Arbitral jurisdiction

  • Dassault Aviation SA v Mitsui Sumitomo Insurance Co Ltd [2024] EWCA Civ 5  (12 January 2024)
    • Dassault Aviation, an aircraft manufacturer, agreed to supply two maritime surveillance aircraft and spare parts to a customer. The sale contract was governed by English law and contained an arbitration agreement, and a non-assignment clause. This prohibited assignment or transfer to any third party without the other party’s written consent, breach of which article would render the contract null and void. Parallel to this, the customer took out an insurance policy with the Mitsui Sumitomo Insurance, governed by Japanese law, to insure against the customer being held liable for late delivery of the aircraft to the Japanese coast guard (the ultimate recipient under a sub-sale contract). After late delivery of the aircraft, the customer claimed under the policy and the insurer submitted a request for arbitration under the sale contract. The tribunal decided that the customer’s claims against Dassault Aviation were transferred to the insurer by operation of law, a transfer that was not disallowed by the non-assignment clause; but the High Court held that the tribunal had no jurisdiction because the non-assignment clause prevented a transfer of rights even when such transfer was one by operation of law. The Court of Appeal disagreed, stating that the non-assignment clause only covered transfers within the voluntary control of the transferring party. Consequently, the tribunal did have jurisdiction.
  • Grosskopf v Grosskopf and another [2024] EWHC 291 (Ch)(16 February 2024)
    • This dispute concerned the administration of a trust. The claimant was a beneficiary of the trust and the defendants were the trustees. The claimant complained about the actions of the defendants as trustees, and this complaint was referred to arbitration. After the tribunal had been appointed and had issued various interim awards, the claimant applied to the High Court for the appointment of a judicial trustee, under the Judicial Trustees Act 1896. The defendants applied for a stay of the High Court action, on the basis that the dispute was covered by an arbitration agreement (and indeed the issues were already before a tribunal). The claimant, on the other hand, said that the stay should be refused because the power to appoint a judicial trustee only lay with the courts, and not with an arbitral tribunal. The High Court ruled that the matters being relied on to justify the appointment of a judicial trustee lay within the jurisdiction of the tribunal; and even though the tribunal could not appoint a judicial trustee, it could make orders that had a similar effect (such as an order that the defendants resign as trustees, and new trustees be appointed). The fact that a particular remedy was not available did not make the dispute inarbitrable, and consequently the High Court stayed the court action and allowed the arbitration to proceed.
  • Contax Partners Inc BVI v Kuwait Finance House (KFH-Kuwait) [2024] EWHC 436 (Comm)(29 February 2024)
    • The defendants sought to overturn a judgment based on a purported Kuwaiti arbitration award, which led to their bank accounts being frozen. They claimed the arbitration was unauthorized and the award fabricated. The court concluded there was no genuine arbitration agreement or award, citing serious fraud allegations and inconsistencies in the arbitration documents, including copied passages, missing arbitrator signatures, and language discrepancies. Consequently, the court set aside the judgment.

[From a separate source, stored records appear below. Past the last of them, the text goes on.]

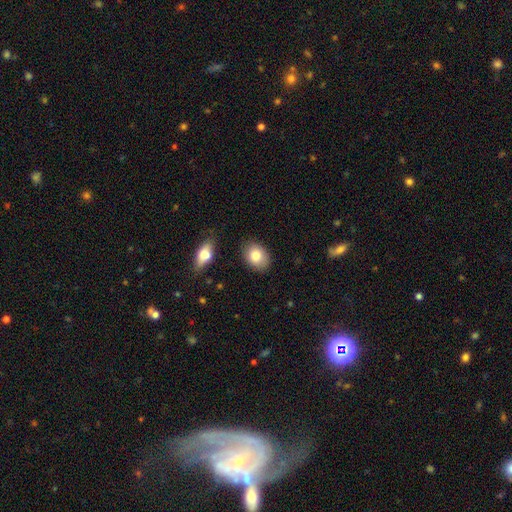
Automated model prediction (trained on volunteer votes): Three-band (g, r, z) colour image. It shows a smooth galaxy with no disk features (82%) that is in between round and cigar-shaped (71%). Merging: none (84%).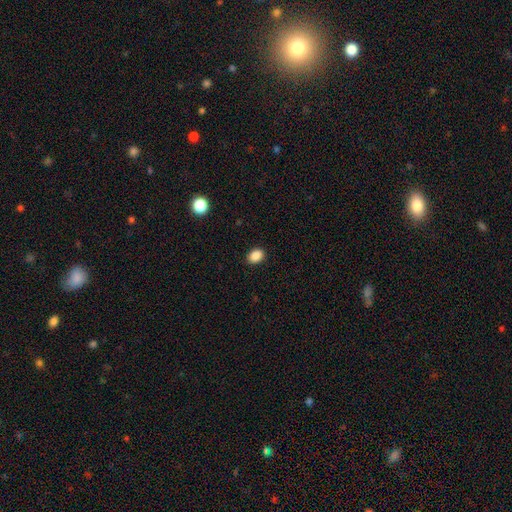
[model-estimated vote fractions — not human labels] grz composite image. It shows a smooth galaxy with no disk features (88%) that is in between round and cigar-shaped (68%). Merging: none (90%).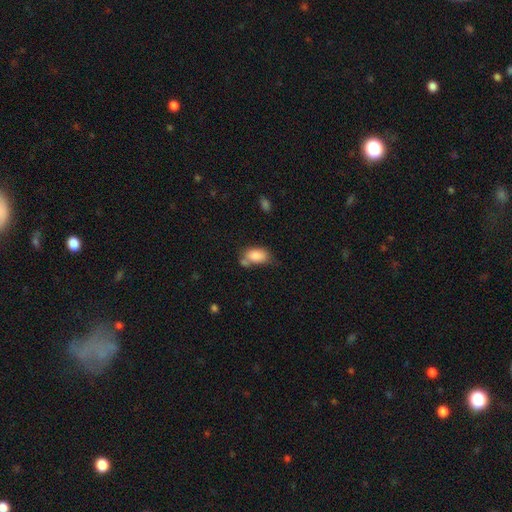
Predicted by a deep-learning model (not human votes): The model was most divided on "merging": none: 43%, merger: 25%, minor disturbance: 24%, major disturbance: 9%. More confident: how rounded — in between (91%); smooth or featured — smooth (85%).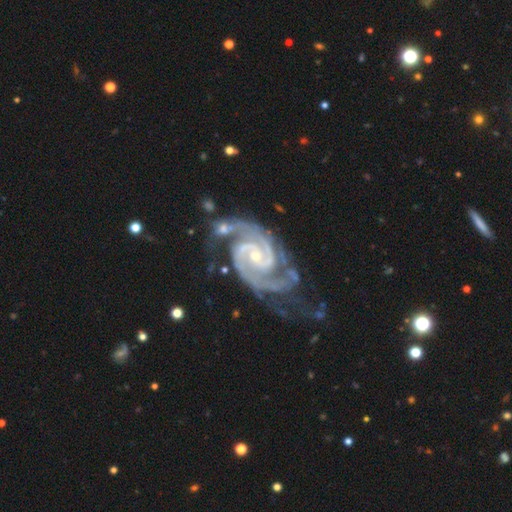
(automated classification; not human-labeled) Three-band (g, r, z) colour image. It shows a featured or disk galaxy (94%) with no bar (45%), 2 (84%) tight (56%) spiral arms (99%) and a small central bulge (71%). Merging: none (47%).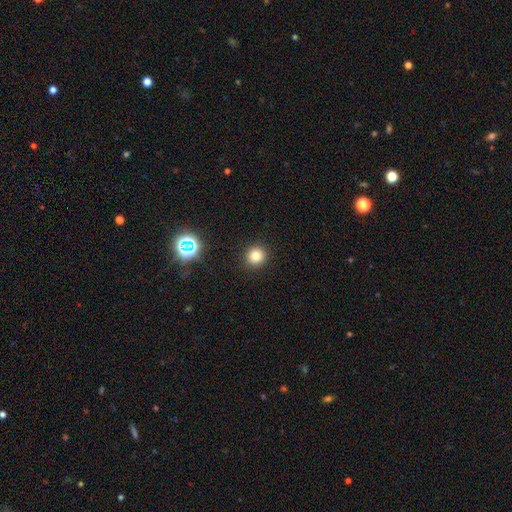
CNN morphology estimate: The model was most divided on "smooth or featured": smooth: 78%, star or artifact: 15%, featured or disk: 6%. More confident: how rounded — round (92%); merging — none (92%).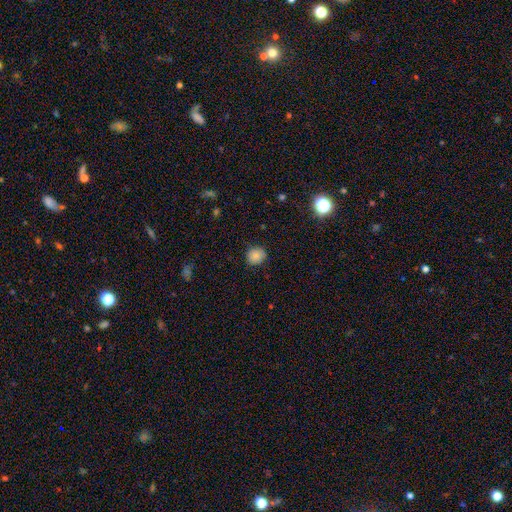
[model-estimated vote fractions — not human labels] Smooth or featured? smooth (84%)
How rounded? round (84%)
Merging? none (86%)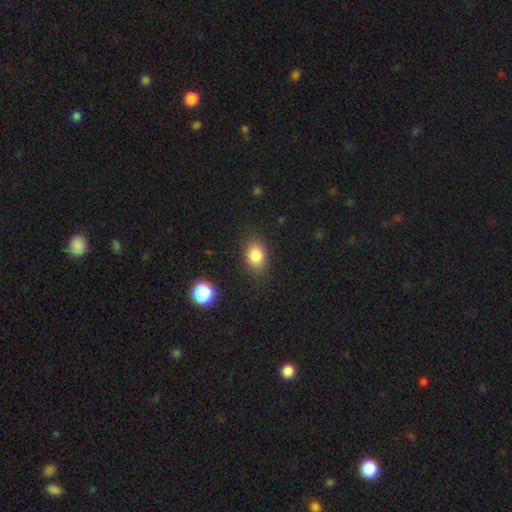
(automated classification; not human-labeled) A smooth galaxy with no disk features (84%) that is in between round and cigar-shaped (79%). Merging: none (83%).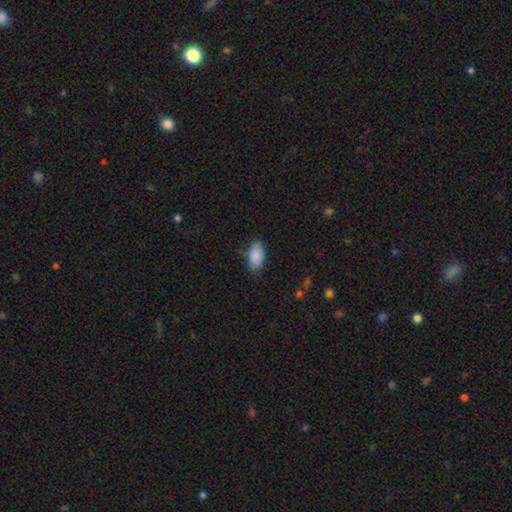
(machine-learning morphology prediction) Q: Smooth or featured?
A: smooth (89%); runner-up: star or artifact (6%)
Q: How rounded?
A: in between (94%); runner-up: cigar-shaped (3%)
Q: Merging?
A: none (80%); runner-up: minor disturbance (15%)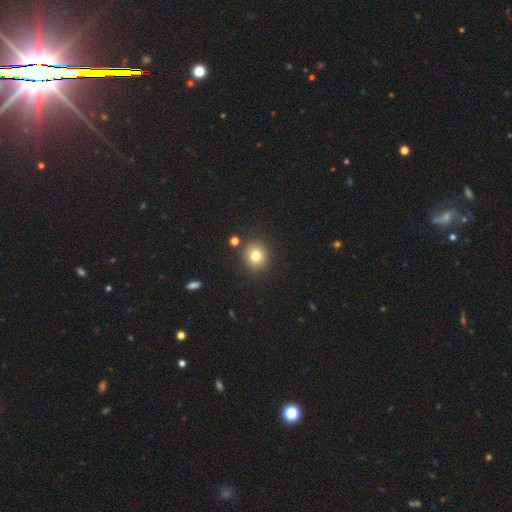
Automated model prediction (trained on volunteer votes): A smooth galaxy with no disk features (79%) that is round (87%). Merging: none (88%).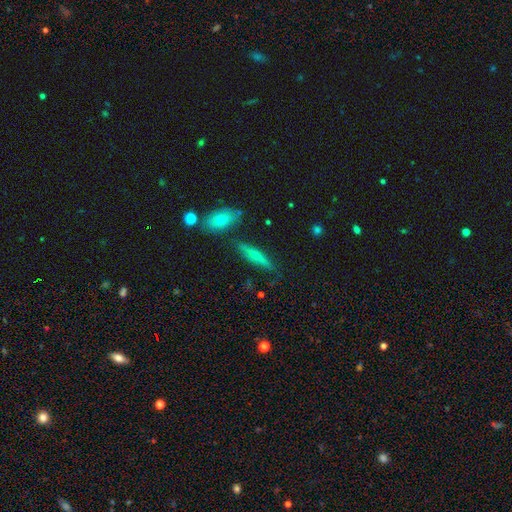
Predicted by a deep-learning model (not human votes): Q: Smooth or featured?
A: smooth (57%); runner-up: featured or disk (34%)
Q: How rounded?
A: cigar-shaped (80%); runner-up: in between (17%)
Q: Merging?
A: none (80%); runner-up: minor disturbance (12%)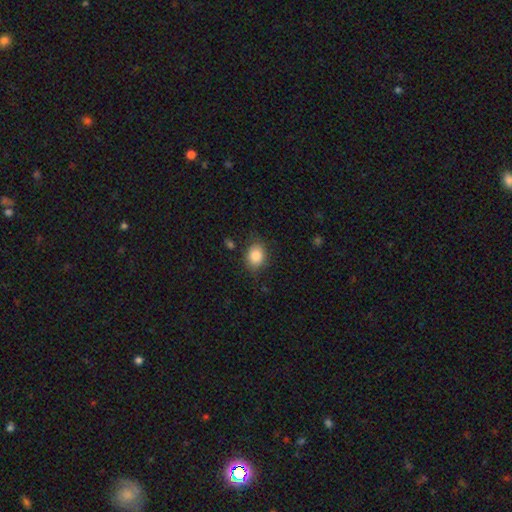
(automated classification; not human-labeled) The model was most divided on "how rounded": in between: 51%, round: 48%, cigar-shaped: 1%. More confident: smooth or featured — smooth (85%); merging — none (79%).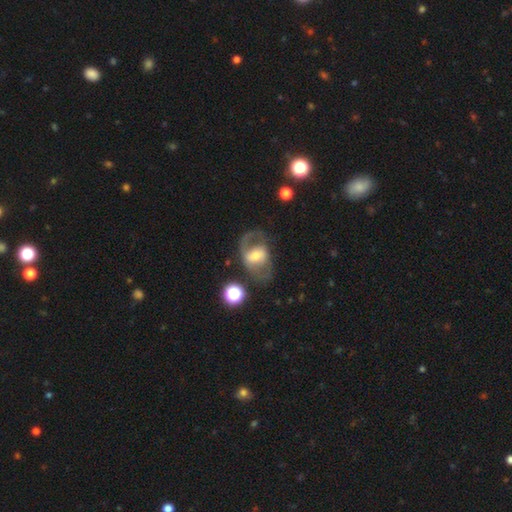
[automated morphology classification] A featured or disk galaxy (61%) with a weak bar (39%), spiral arms (60%) and a moderate central bulge (50%). Merging: none (52%).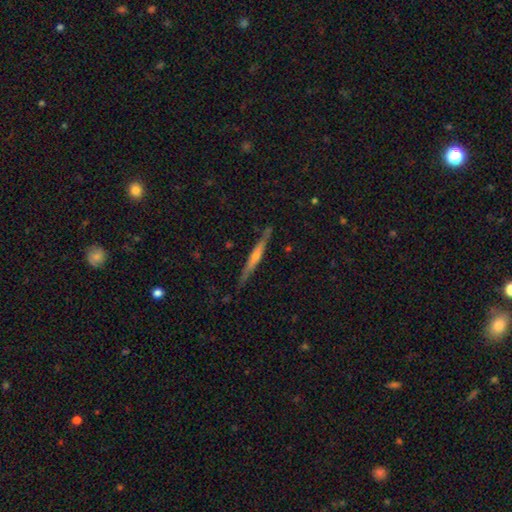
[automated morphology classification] smooth-or-featured: featured or disk: 63% | smooth: 30% | star or artifact: 6%
  disk-edge-on: yes: 97% | no: 3%
    edge-on-bulge: rounded: 60% | none: 33% | boxy: 7%
  merging: none: 84% | minor disturbance: 12% | major disturbance: 2% | merger: 2%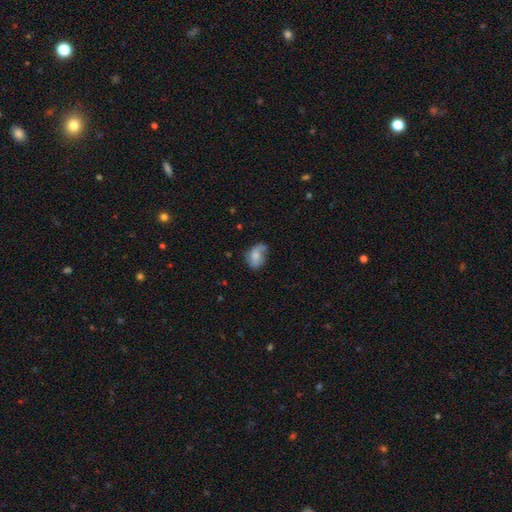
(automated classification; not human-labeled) Smooth or featured?
  - smooth: 50% *
  - featured or disk: 41%
  - star or artifact: 9%
How rounded?
  - in between: 72% *
  - round: 26%
  - cigar-shaped: 2%
Merging?
  - none: 44% *
  - minor disturbance: 32%
  - major disturbance: 19%
  - merger: 4%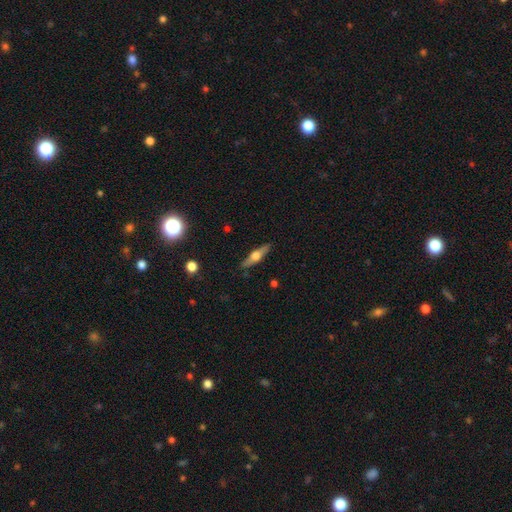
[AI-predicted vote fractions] Q: Smooth or featured?
A: featured or disk (63%); runner-up: smooth (31%)
Q: Edge-on disk?
A: yes (95%); runner-up: no (5%)
Q: Edge-on bulge?
A: rounded (94%); runner-up: boxy (4%)
Q: Merging?
A: none (88%); runner-up: minor disturbance (8%)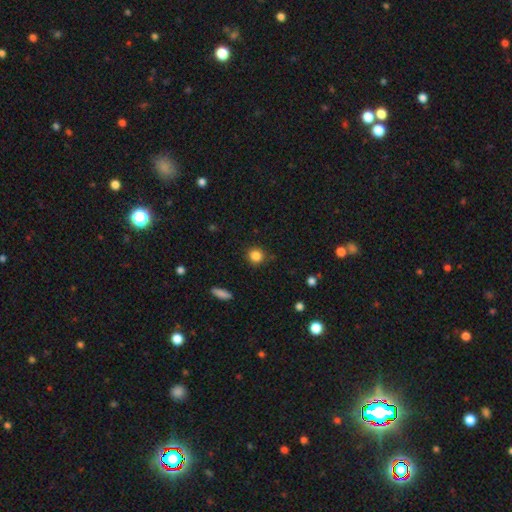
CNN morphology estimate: A smooth galaxy with no disk features (85%) that is round (91%).

Vote fractions:
- Smooth or featured? smooth: 85% / star or artifact: 11% / featured or disk: 4%
- How rounded? round: 91% / in between: 8% / cigar-shaped: 1%
- Merging? none: 88% / minor disturbance: 8% / major disturbance: 2% / merger: 2%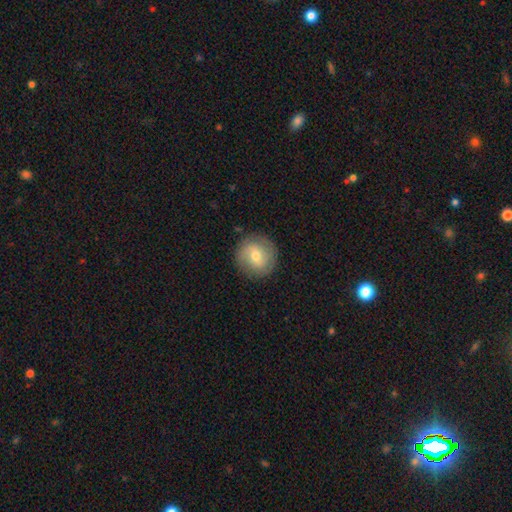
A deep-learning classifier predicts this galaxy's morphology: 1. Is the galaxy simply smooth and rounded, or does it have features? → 53% smooth, 40% featured or disk, 7% star or artifact.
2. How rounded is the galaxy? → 92% round, 7% in between, 1% cigar-shaped.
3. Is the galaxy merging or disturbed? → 86% none, 10% minor disturbance, 3% major disturbance, 1% merger.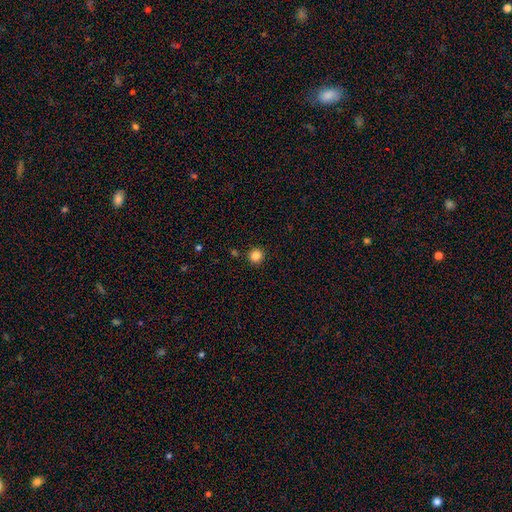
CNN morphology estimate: A smooth galaxy with no disk features (85%) that is round (91%). Merging: none (89%).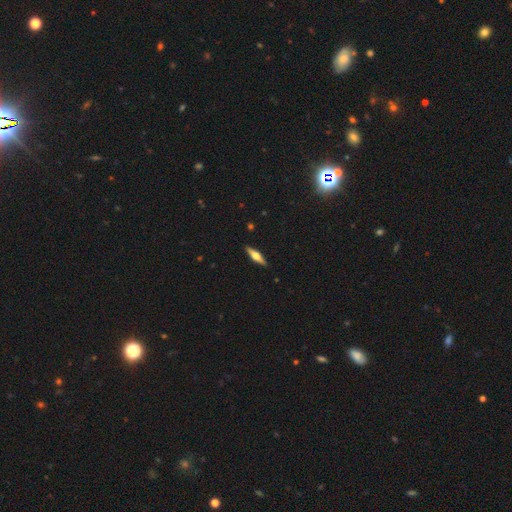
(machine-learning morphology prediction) Smooth or featured? Predicted: featured or disk (p=0.61). Edge-on disk? Predicted: yes (p=0.96). Edge-on bulge? Predicted: rounded (p=0.93). Merging? Predicted: none (p=0.91).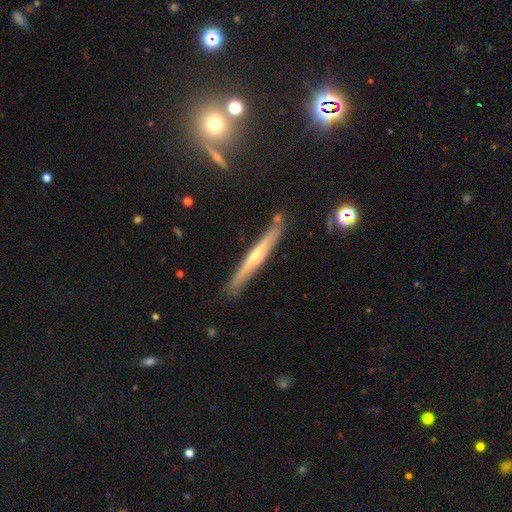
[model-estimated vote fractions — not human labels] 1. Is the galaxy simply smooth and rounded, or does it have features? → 60% featured or disk, 33% smooth, 7% star or artifact.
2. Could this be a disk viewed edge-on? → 96% yes, 4% no.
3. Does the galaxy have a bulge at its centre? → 56% rounded, 38% none, 6% boxy.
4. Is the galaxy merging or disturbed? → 86% none, 10% minor disturbance, 3% merger, 2% major disturbance.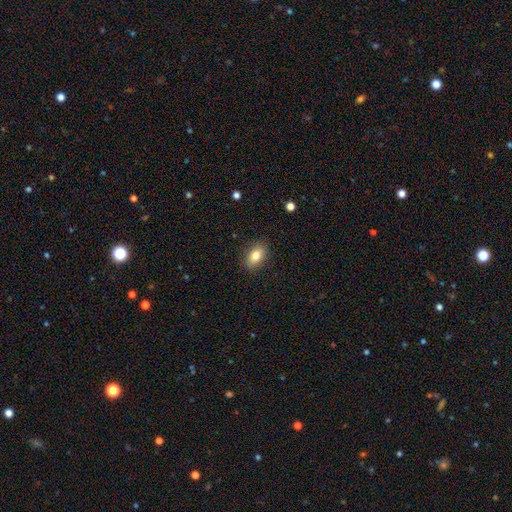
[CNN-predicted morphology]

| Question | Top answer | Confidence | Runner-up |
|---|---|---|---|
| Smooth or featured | smooth | 81% | featured or disk (11%) |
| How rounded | in between | 86% | round (11%) |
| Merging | none | 88% | minor disturbance (9%) |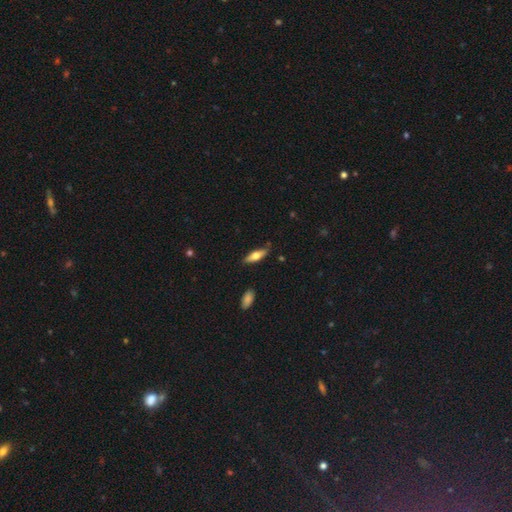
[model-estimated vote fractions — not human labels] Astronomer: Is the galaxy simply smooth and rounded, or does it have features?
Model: smooth — 61%.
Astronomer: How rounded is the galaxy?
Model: in between — 52% (runner-up: cigar-shaped, 46%).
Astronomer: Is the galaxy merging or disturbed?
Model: none — 82%.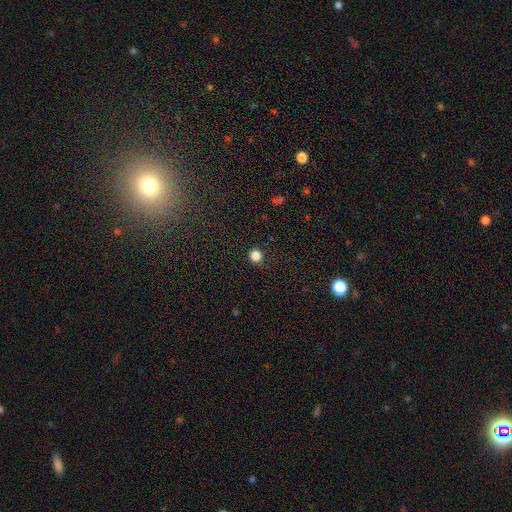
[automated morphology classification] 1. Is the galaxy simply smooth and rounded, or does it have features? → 84% smooth, 13% star or artifact, 3% featured or disk.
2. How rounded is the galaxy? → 93% round, 6% in between, 1% cigar-shaped.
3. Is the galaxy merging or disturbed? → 91% none, 6% minor disturbance, 2% major disturbance, 1% merger.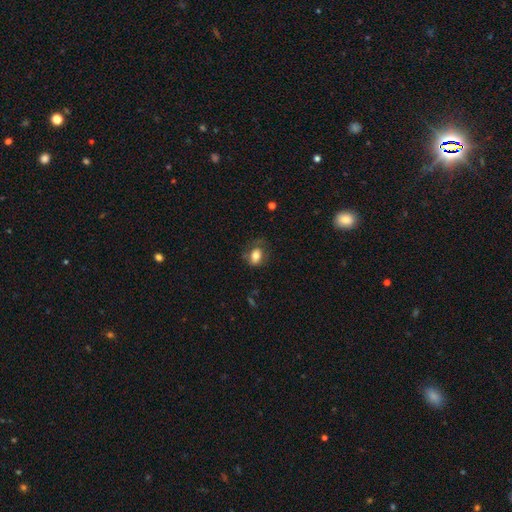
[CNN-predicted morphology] Smooth or featured: smooth — 75% (featured or disk — 16%)
How rounded: in between — 74% (round — 24%)
Merging: none — 58% (minor disturbance — 25%)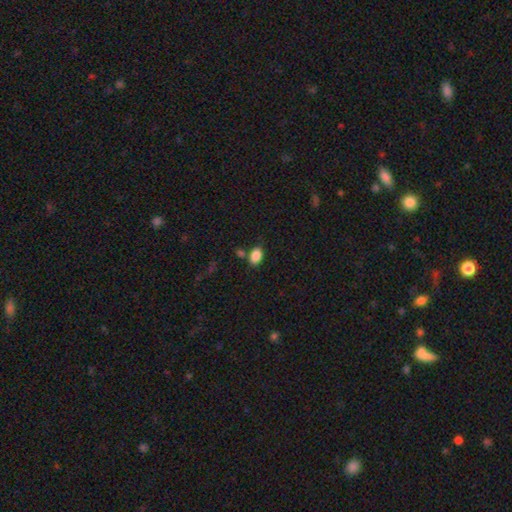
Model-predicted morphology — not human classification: smooth-or-featured: smooth: 87% | star or artifact: 9% | featured or disk: 4%
  how-rounded: in between: 88% | round: 11% | cigar-shaped: 2%
  merging: none: 73% | minor disturbance: 14% | merger: 10% | major disturbance: 4%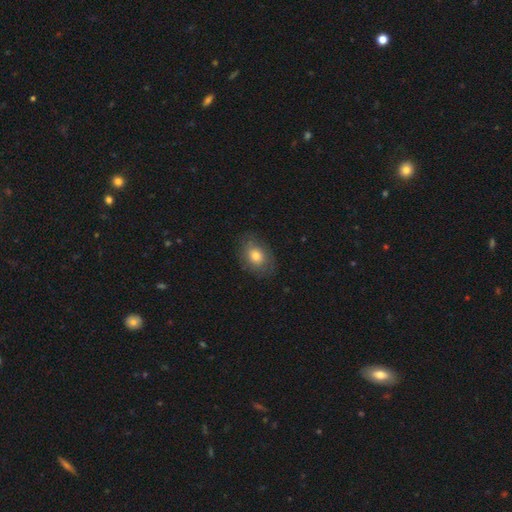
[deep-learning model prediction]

Injunctions relating to Arbitration

  • Unicredit Bank GmbH v RusChemAlliance LLC [2024] EWCA Civ (2 February 2024)
    • Unicredit challenged a ruling that said the English court had no authority to issue an anti-suit injunction against RusChem. RusChem had started legal action in Russia concerning payment under bonds governed by English law, but the agreement designated arbitration in Paris under the ICC rules. The English High Court rejected an application for an injunction, on the basis that French law governed the arbitration agreement due to Paris being the seat of arbitration. However, the Court of Appeal concluded that French law did not automatically govern the arbitration agreement, and the English courts could take jurisdiction over the injunction application because it was doubtful that an order issued by an ICC tribunal would be enforced in Russia, while pursuing arbitration in Paris was impeded by potential Russian court injunctions. The Court of Appeal therefore granted the anti-suit injunction.
  • NTT Ltd v Goodall [2024] EWHC 445 (Comm)( 4 March 2024)
    • A former CEO applied for a stay of claims brought against him in the High Court by several related companies, so that these could be referred to arbitration. There was only an arbitration agreement between him and one of the companies (in his employment contract), and so the court’s power to grant a stay was under its inherent jurisdiction and the Senior Courts Act 1981/the Civil Procedure Rules, rather than under the Arbitration Act 1996. The court granted the stay. It noted the related parties’ claims were pursued in the interests of their parent company and that most of the claims overlapped with matters that fell within the arbitration agreement. Granting a stay was in the interests of justice because it avoided parallel proceedings, potential inconsistency in decisions, and unnecessary costs.
  • Tyson International Co Ltd v Partner Reinsurance Europe SE [2024] EWCA Civ 363 (15 April 2024)
    • The appellant, a reinsurance company, appealed a judge’s decision to stay English court proceedings under the Arbitration Act 1996 due to conflicting reinsurance contracts: a Market Reform Contract (MRC) and a Market Uniform Reinsurance Agreement (MURA), with different laws and arbitration clauses. The Court of Appeal found that the MURA replaced the MRC as evidenced by the parties’ actions and contract language, which meant that disputes had to go to arbitration in New York. The court therefore upheld the stay.
  • London Steam-Ship Owners’ Mutual Insurance Association Ltd v Trico Maritime (Pvt) Ltd [2024] EWHC 884 (Comm) (23 April 2024)
    • The claimant insurers sought an anti-suit injunction to prevent the defendants from pursuing claims in Sri Lanka after the sinking of a container ship. The defendants were owners of some of the cargo that was lost when the ship sank, and they brought claims against the shipowners and the shipowners’ insurers in the Sri Lankan courts. There was a London arbitration clause in the shipowners’ insurance policy. The High Court found that the cargo owners’ claims were tied to the insurance contract, thus binding them to the arbitration clause even though they were not a party to it. The court therefore granted the anti-suit injunction.
  • Barclays Bank Plc v VEB.RF [2024] EWHC 1074 (Comm) (10 May 2024)
    • The claimant bank sought an anti-suit injunction against the defendant after the defendant initiated Russian court proceedings despite an agreement to resolve disputes in arbitration in London. The defendant argued that the arbitration agreement had been frustrated because the impact of sanctions against Russia meant that the defendant had difficulty in securing legal representation, it had problems paying legal fees and the arbitrators’ fees, and both witnesses and the defendant’s representatives faced difficulties in travelling to London for hearings. The court ruled that while the arbitration process may have become more difficult as a result of the sanctions, these obstacles had not made the circumstances radically different or give rise to a real risk of injustice, and therefore the arbitration agreement was not frustrated. The anti-suit injunction was therefore granted.
  • Environment Agency v High Speed Two (HS2) Ltd [2024] EWHC 1560 (TCC) (21 June 2024)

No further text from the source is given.